Memory leak investigation process:
| Step | Tool | What to Look For | Action |
|---|---|---|---|
| 1. Detect | top, system monitor | Growing RES memory | Note which process |
| 2. Confirm | Multiple observations | Continuous growth | Verify it’s a leak |
| 3. Simplify | Code modification | Reduce to test case | Make profileable |
| 4. Profile | memory_profiler | Line-by-line usage | Find hotspots |
| 5. Analyze | Profiler output | Largest increments | Identify cause |
| 6. Fix | Code changes | Remove retention | Test improvement |
| 7. Verify | Re-profile | Stable memory | Confirm fix |
Patterns that cause excessive memory retention:
| Pattern | Problem | Fix |
|---|---|---|
| Storing full objects in indices | References keep objects alive | Store IDs/titles only |
| Never clearing collections | Lists/dicts grow indefinitely | Implement size limits |
| Caching without eviction | Cache grows forever | Use LRU cache |
| Keeping processed data | Don’t release after use | Delete when done |
| Circular references | Objects reference each other | Break references explicitly |
Memory profiling trade-offs:
| Consideration | Impact | Mitigation |
|---|---|---|
| Performance overhead | 10-100× slower | Profile simplified version |
| Multiprocess complexity | Very hard to profile | Use single-process version |
| Production profiling | Risk to live system | Profile in development/staging |
| Sample size | Too small misses issue | Balance size vs. profiling time |
Applications request memory for various reasons ranging from legitimate task requirements and performance caching to programming errors causing memory leaks, with the critical distinction being whether memory usage plateaus at a reasonable level for the work being done or continues growing unboundedly regardless of workload.

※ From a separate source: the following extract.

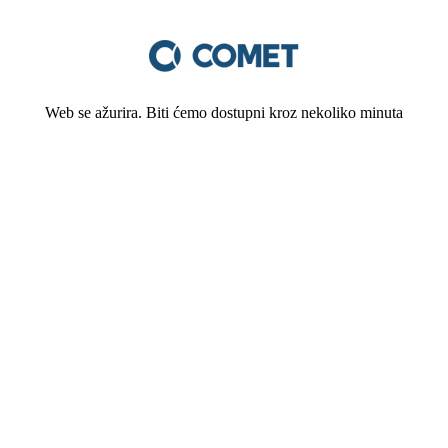
Web se ažurira. Biti ćemo dostupni kroz nekoliko minuta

The terminal scroll buffer example demonstrated extreme memory leak behavior where running od -cx /dev/urandom generated continuous output filling an unlimited buffer, causing memory consumption visible in top’s RES column growing from normal levels to critical exhaustion in minutes, illustrating that while most memory leaks occur much more slowly over days or weeks, the investigation pattern remains consistent: monitoring memory over time and comparing to historical baselines. Understanding top’s memory columns is essential, with RES showing actual physical RAM in use being the primary problem indicator, SHR displaying shared memory across processes typically system-managed, and VIRT listing total virtual memory including disk-backed resources where high values are usually acceptable, making RES the focused metric for leak detection. The word frequency script example revealed how a program working fine with small inputs exhausted memory on large datasets, using multiprocessing that multiplied the memory leak impact across workers, with one process showing continuous growth because the application unnecessarily stored full 4MB article objects in word frequency dictionaries instead of minimal title or ID references, demonstrating how legitimate data structure memory can be dwarfed by improper retention of intermediate processing objects. Using Python’s memory_profiler with the @profile decorator on a simplified single-process version processing just 50 articles instead of millions allowed line-by-line analysis showing 130MB consumption that would project to terabytes for full Wikipedia, with the profiler output revealing that while article and text variables legitimately consumed 4MB and 3MB during processing, the bug was storing entire article objects in word_freq dictionary values rather than just titles, changing from 4MB per reference to 50 bytes achieving 99.999% memory savings and transforming scaling from terabytes to megabytes for large datasets.